## Exercise requirements
Reproduce only this part of the listing: the line with "Patients on FHIR", plus every line after it through the last.

## Data for processing

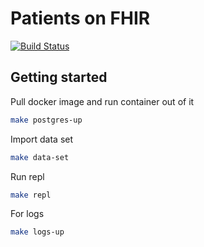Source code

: # Patients on FHIR
[![Build Status](https://travis-ci.org/VictorGus/POF.svg?branch=master)](https://travis-ci.org/VictorGus/POF)

## Getting started

Pull docker image and run container out of it
```bash
make postgres-up
```
Import data set
```bash
make data-set
```
Run repl
```bash
make repl
```
For logs
```bash
make logs-up
```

## Written solution
: # Patients on FHIR
[![Build Status](https://travis-ci.org/VictorGus/POF.svg?branch=master)](https://travis-ci.org/VictorGus/POF)

## Getting started

Pull docker image and run container out of it
```bash
make postgres-up
```
Import data set
```bash
make data-set
```
Run repl
```bash
make repl
```
For logs
```bash
make logs-up
```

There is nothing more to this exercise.